A country losing touch with its own history is like an old man losing his glasses, a distressing sight, at once vulnerable, unsure, and easily disoriented.
George Walden, British Conservative politician
If you want to know history will treat Bush, I suspect all we have to do is read this passage from the book "Grant and Twain" by Mark Perry. Thanks to B2 who pointed this out to me.
I have no doubt when or if Colin Powell or Lt. Gen. Ricardo Sanchez and the myriad other generals publish their notes they too will admit to the lies and shames perpetrated to get us into Iraq. Unless, of course, you are Marine Corps Lt Gen James Mattis, who said, “Actually, it's quite a lot of fun to fight; you know, it's a hell of a hoot. I like brawling; it's fun to shoot some people."
The following is from the book "Grant and Twain":
He [Grant] wrote bluntly and plainly about the fighting his role in the fighting, and his own political misgivings on America’s policy toward Mexico. He called the conflict a political war carried out by a particular political party for its own profit. He stated, again plainly and bluntly, that the United States sent its troops to the border of Mexico to provoke a fight, and while he made it clear that he opposed the war, it was also clear why he would never have made this opposition public.

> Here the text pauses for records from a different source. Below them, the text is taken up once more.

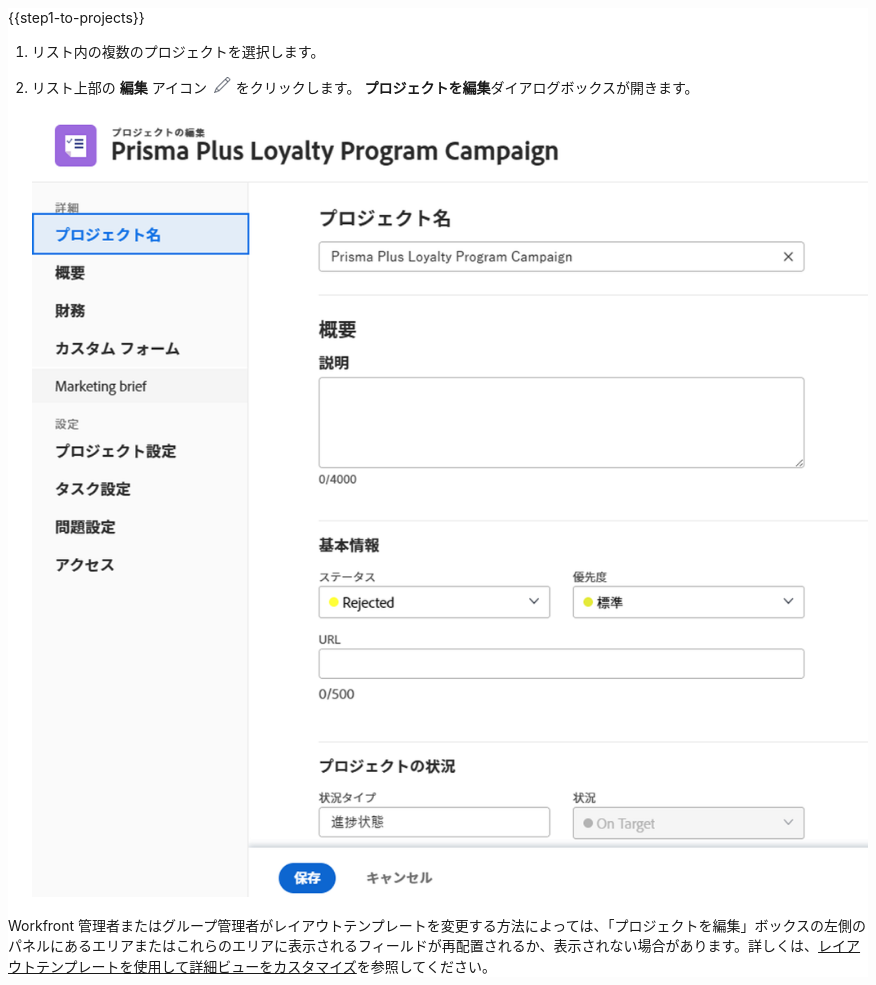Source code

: {{step1-to-projects}}

1. リスト内の複数のプロジェクトを選択します。
1. リスト上部の **編集** アイコン ![&#x200B; 編集アイコン &#x200B;](assets/edit-icon.png) をクリックします。
**プロジェクトを編集**&#x200B;ダイアログボックスが開きます。

   ![&#x200B; プロジェクトを一括で編集モーダル &#x200B;](assets/edit-projects-in-bulk-modal-unshimmed.png)

Workfront 管理者またはグループ管理者がレイアウトテンプレートを変更する方法によっては、「プロジェクトを編集」ボックスの左側のパネルにあるエリアまたはこれらのエリアに表示されるフィールドが再配置されるか、表示されない場合があります。詳しくは、[レイアウトテンプレートを使用して詳細ビューをカスタマイズ](../../../administration-and-setup/customize-workfront/use-layout-templates/customize-details-view-layout-template.md)を参照してください。
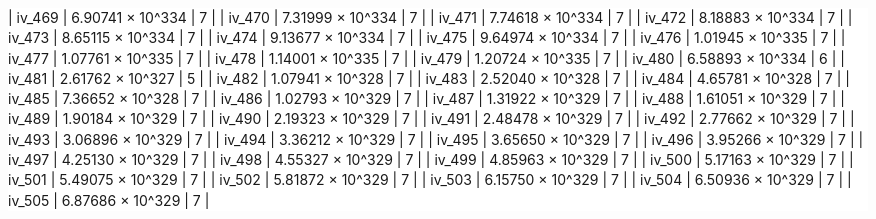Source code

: | iv_469 | 6.90741 × 10^334 | 7 |
| iv_470 | 7.31999 × 10^334 | 7 |
| iv_471 | 7.74618 × 10^334 | 7 |
| iv_472 | 8.18883 × 10^334 | 7 |
| iv_473 | 8.65115 × 10^334 | 7 |
| iv_474 | 9.13677 × 10^334 | 7 |
| iv_475 | 9.64974 × 10^334 | 7 |
| iv_476 | 1.01945 × 10^335 | 7 |
| iv_477 | 1.07761 × 10^335 | 7 |
| iv_478 | 1.14001 × 10^335 | 7 |
| iv_479 | 1.20724 × 10^335 | 7 |
| iv_480 | 6.58893 × 10^334 | 6 |
| iv_481 | 2.61762 × 10^327 | 5 |
| iv_482 | 1.07941 × 10^328 | 7 |
| iv_483 | 2.52040 × 10^328 | 7 |
| iv_484 | 4.65781 × 10^328 | 7 |
| iv_485 | 7.36652 × 10^328 | 7 |
| iv_486 | 1.02793 × 10^329 | 7 |
| iv_487 | 1.31922 × 10^329 | 7 |
| iv_488 | 1.61051 × 10^329 | 7 |
| iv_489 | 1.90184 × 10^329 | 7 |
| iv_490 | 2.19323 × 10^329 | 7 |
| iv_491 | 2.48478 × 10^329 | 7 |
| iv_492 | 2.77662 × 10^329 | 7 |
| iv_493 | 3.06896 × 10^329 | 7 |
| iv_494 | 3.36212 × 10^329 | 7 |
| iv_495 | 3.65650 × 10^329 | 7 |
| iv_496 | 3.95266 × 10^329 | 7 |
| iv_497 | 4.25130 × 10^329 | 7 |
| iv_498 | 4.55327 × 10^329 | 7 |
| iv_499 | 4.85963 × 10^329 | 7 |
| iv_500 | 5.17163 × 10^329 | 7 |
| iv_501 | 5.49075 × 10^329 | 7 |
| iv_502 | 5.81872 × 10^329 | 7 |
| iv_503 | 6.15750 × 10^329 | 7 |
| iv_504 | 6.50936 × 10^329 | 7 |
| iv_505 | 6.87686 × 10^329 | 7 |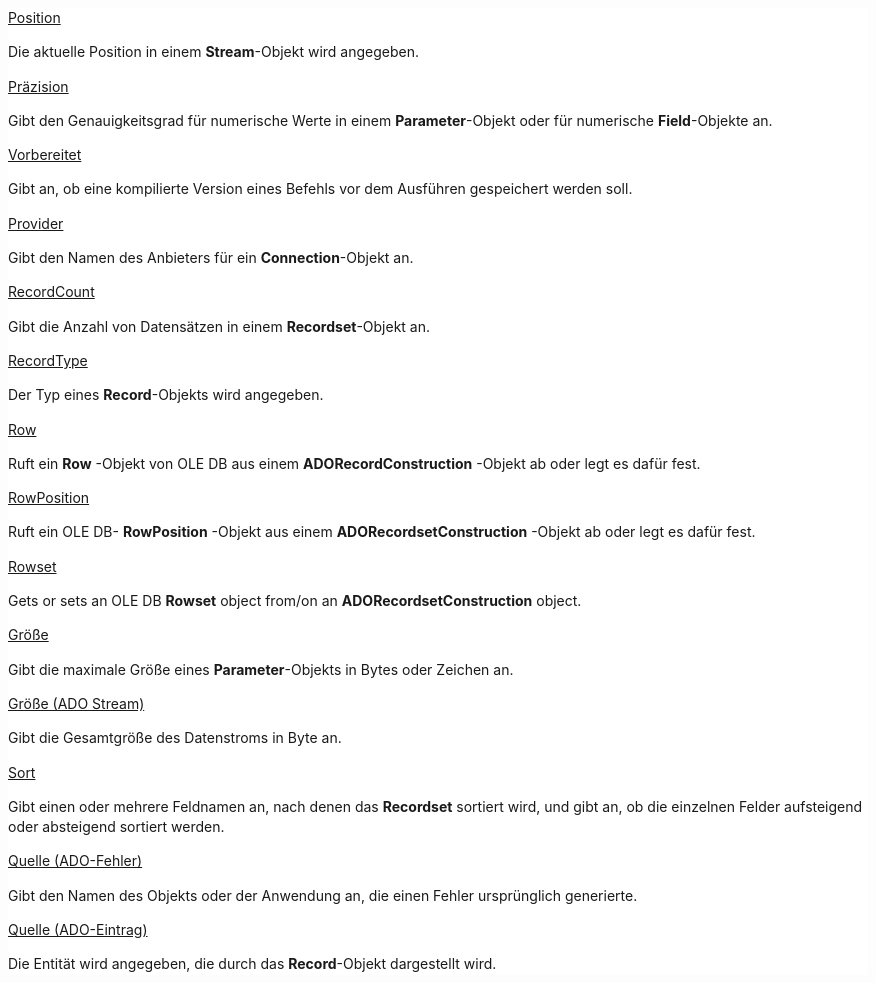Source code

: <td><p><a href="position-property-ado.md">Position</a></p></td>
<td><p>Die aktuelle Position in einem <strong>Stream</strong>-Objekt wird angegeben.</p></td>
</tr>
<tr class="even">
<td><p><a href="precision-property-ado.md">Präzision</a></p></td>
<td><p>Gibt den Genauigkeitsgrad für numerische Werte in einem <strong>Parameter</strong>-Objekt oder für numerische <strong>Field</strong>-Objekte an.</p></td>
</tr>
<tr class="odd">
<td><p><a href="prepared-property-ado.md">Vorbereitet</a></p></td>
<td><p>Gibt an, ob eine kompilierte Version eines Befehls vor dem Ausführen gespeichert werden soll.</p></td>
</tr>
<tr class="even">
<td><p><a href="provider-property-ado.md">Provider</a></p></td>
<td><p>Gibt den Namen des Anbieters für ein <strong>Connection</strong>-Objekt an.</p></td>
</tr>
<tr class="odd">
<td><p><a href="recordcount-property-ado.md">RecordCount</a></p></td>
<td><p>Gibt die Anzahl von Datensätzen in einem <strong>Recordset</strong>-Objekt an.</p></td>
</tr>
<tr class="even">
<td><p><a href="recordtype-property-ado.md">RecordType</a></p></td>
<td><p>Der Typ eines <strong>Record</strong>-Objekts wird angegeben.</p></td>
</tr>
<tr class="odd">
<td><p><a href="row-property-ado.md">Row</a></p></td>
<td><p>Ruft ein <strong>Row</strong> -Objekt von OLE DB aus einem <strong>ADORecordConstruction</strong> -Objekt ab oder legt es dafür fest.</p></td>
</tr>
<tr class="even">
<td><p><a href="rowposition-property-ado.md">RowPosition</a></p></td>
<td><p>Ruft ein OLE DB- <strong>RowPosition</strong> -Objekt aus einem <strong>ADORecordsetConstruction</strong> -Objekt ab oder legt es dafür fest.</p></td>
</tr>
<tr class="odd">
<td><p><a href="rowset-property-ado.md">Rowset</a></p></td>
<td><p>Gets or sets an OLE DB <strong>Rowset</strong> object from/on an <strong>ADORecordsetConstruction</strong> object.</p></td>
</tr>
<tr class="even">
<td><p><a href="size-property-ado.md">Größe</a></p></td>
<td><p>Gibt die maximale Größe eines <strong>Parameter</strong>-Objekts in Bytes oder Zeichen an.</p></td>
</tr>
<tr class="odd">
<td><p><a href="https://docs.microsoft.com/office/vba/access/concepts/miscellaneous/size-property-ado-stream">Größe (ADO Stream)</a></p></td>
<td><p>Gibt die Gesamtgröße des Datenstroms in Byte an.</p></td>
</tr>
<tr class="even">
<td><p><a href="sort-property-ado.md">Sort</a></p></td>
<td><p>Gibt einen oder mehrere Feldnamen an, nach denen das <strong>Recordset</strong> sortiert wird, und gibt an, ob die einzelnen Felder aufsteigend oder absteigend sortiert werden.</p></td>
</tr>
<tr class="odd">
<td><p><a href="source-property-ado-error.md">Quelle (ADO-Fehler)</a></p></td>
<td><p>Gibt den Namen des Objekts oder der Anwendung an, die einen Fehler ursprünglich generierte.</p></td>
</tr>
<tr class="even">
<td><p><a href="source-property-ado-record.md">Quelle (ADO-Eintrag)</a></p></td>
<td><p>Die Entität wird angegeben, die durch das <strong>Record</strong>-Objekt dargestellt wird.</p></td>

"Experience provides that the man who obstructs a war in which his nation is engaged, no matter whether right or wrong occupies no enviable place in life or history. Better for him, individually, to advocate war, pestilence, and famine, than to act as obstructionist to a war already begun.” Grant’s writing is emotional but reasoned, and he relies on principle and common sense. But there is no doubt, and Grant left no doubt, of where he stood.
In private, his views on the war with Mexico were more outspoken and more controversial. As he once told a friend: “I do not think there was ever a more wicked war than that waged by the United States on Mexico. I thought so at the time, when I was a youngster, only I had not moral courage enough to resign: I had taken an oath to serve eight years, unless sooner discharged, and I considered my supreme duty was to my flag. I had a horror of the Mexican War, and I always believed it was on our part most unjust.
Every time history repeats itself the price goes up.